# Possible to CHEAPLY add insulation to a finished interior wall?



## AtlanticWBConst. (May 12, 2006)

http://www.easy2diy.com/cm/easy/diy_ht_index.asp?page_id=35720202


----------



## Bacardi 151 (May 2, 2007)

Thanks, that's EXACTLY what I was looking for!


----------



## Brik (Jan 16, 2007)

Yea, thats how you can install insulation in exiting walls. The real question is how BEST to block sound transmission between the rooms. Insulation will only give you a slight improvement. I have some scientific analysis of the effectiveness if you want the details. Options, in increasing effectiveness. Insulation additional layer of drywall, one side additional layer drywall both sides. additional layer of drywall, "decoupled' from existing wall additional layer of drywall decoupled from both walls The drywall PLUS insulation. Build a second wall, one inch from the existing wall, insulated, drywall both sides. Those would all vary in cost and complexity of course. I am of the opinion you will get very little benefit for the trouble of insulation for sound proofing. Reply back if you want more details on the specifics of the other techniques I mentioned.


----------



## troubleseeker (Sep 25, 2006)

Bacardi 151 said:


> basically my wife and I fight over tv noise...I'll play my video games in the living room while she'll watch a show in the bedroom. the living room and bedroom share an interior wall. Is there any method to drilling a small hole between every stud and spraying in some spary-instation? Or any other way without tear down the sheetrock?
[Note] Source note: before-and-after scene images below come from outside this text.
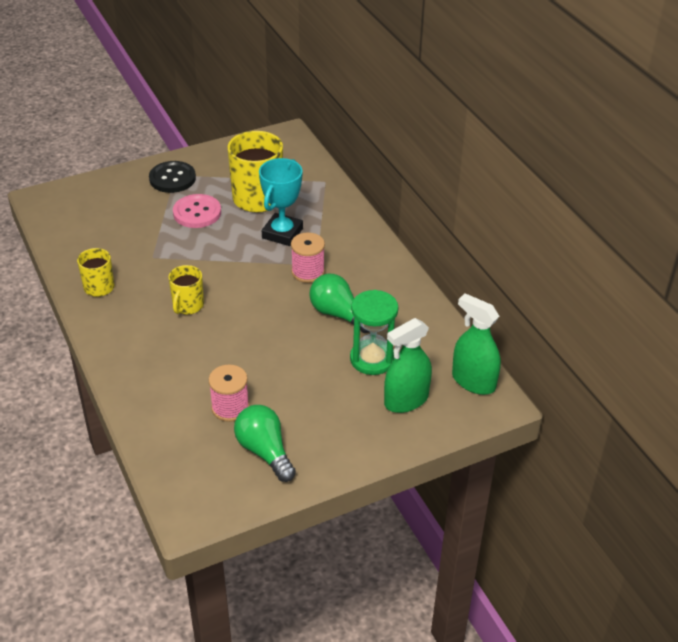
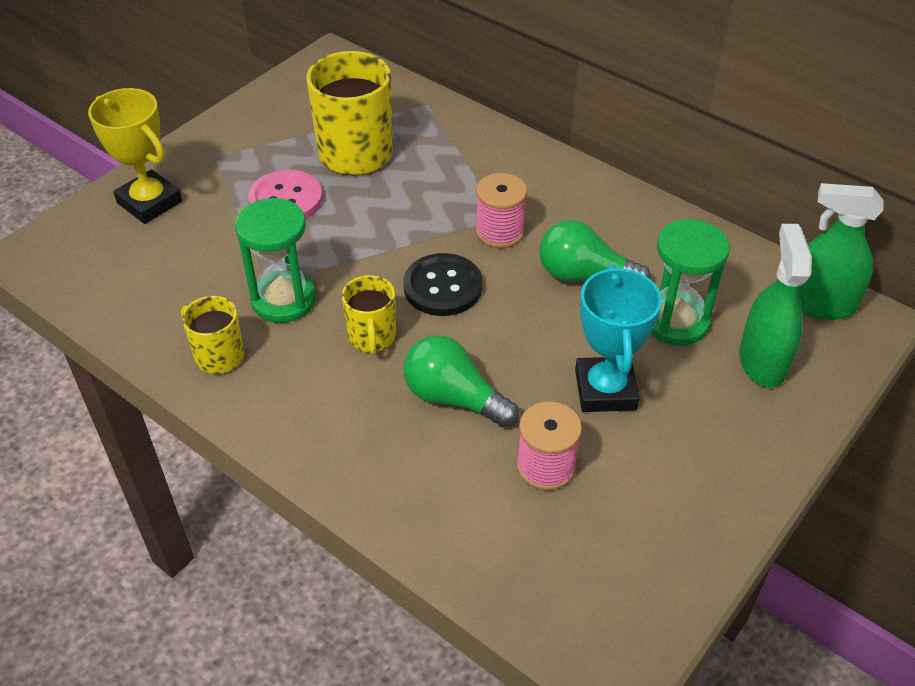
camera: 25 degrees left, 5 degrees up
(120, 190) = (149, 202): none -> yellow trophy
(155, 269) = (283, 299): none -> green hourglass
(172, 178) = (215, 162): black button -> black button (443, 287)
(265, 451) = (643, 512): green light bulb -> green light bulb (453, 398)
(282, 233) = (425, 190): turquoise trophy -> turquoise trophy (605, 390)
(406, 400) = (762, 361): green spray bottle -> green spray bottle turned 150 degrees clockwise

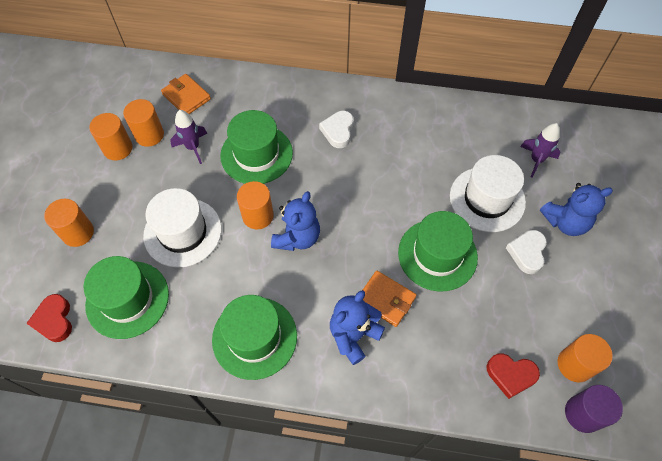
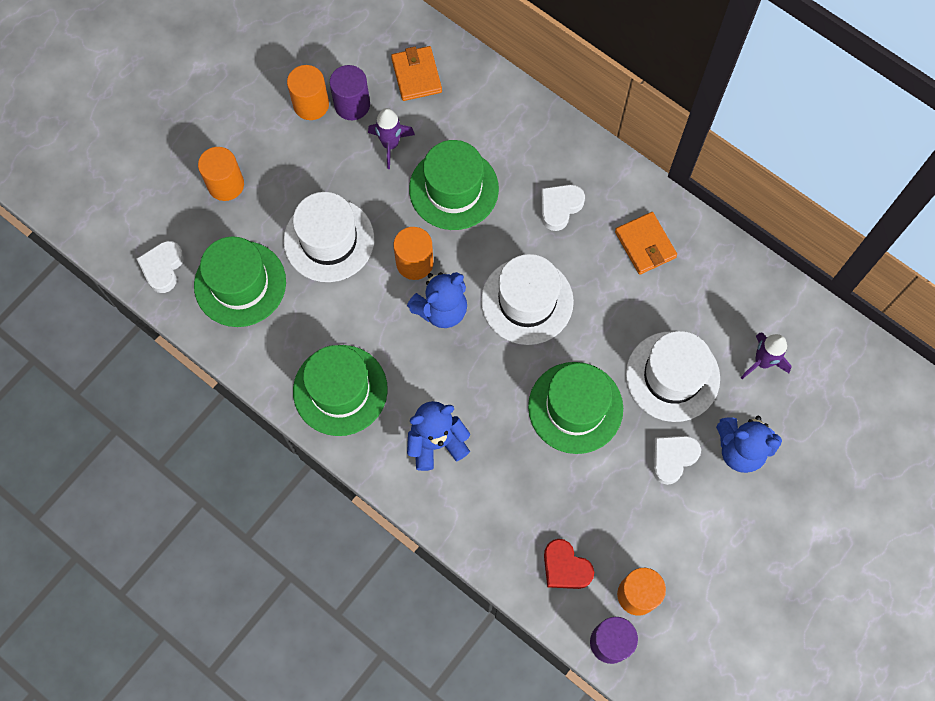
camera: 30 degrees right, 10 degrees up
(54, 320) = (163, 268): red heart -> white heart
(149, 135) = (352, 104): orange cylinder -> purple cylinder
(355, 201) = (527, 301): none -> white hat
(386, 299) = (491, 424): orange wallet -> orange wallet (645, 245)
 I'm witH BRIK on this one. Insulation in stud cavities has very little effect on stopping sound transmision through walls. It will help muffle noises within the bay, like insulating a bay with water pipes in it to lessen the sound of running water, but noise is basically transmitted by solid through wall connections; drywall transmitts to studs, studs transmit to drywall on other side...sound is in other room now. You must either add more mass (additional drywall glued, not mechanically fastened to the existing wall), or better yet, decouple the two sides of the wall as suggested.


----------



## Ron6519 (Mar 28, 2007)

Somebody put on a set of headphones.
Ron


----------